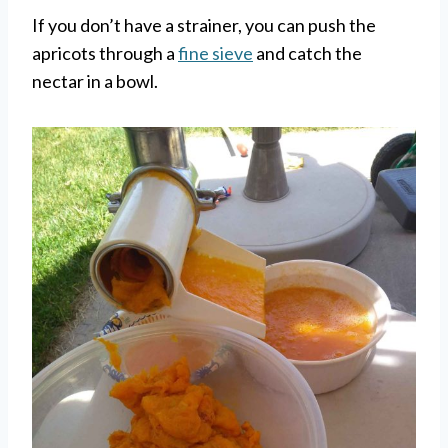
If you don’t have a strainer, you can push the
apricots through a
fine sieve
and catch the
nectar in a bowl.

### Exercise description
Convert the text of the records into a JSON list of strings, with one string per line and no blank lines, and leave the pictures out of the answer.

### Response to this exercise
[
  "If you don’t have a strainer, you can push the",
  "apricots through a",
  "fine sieve",
  "and catch the",
  "nectar in a bowl."
]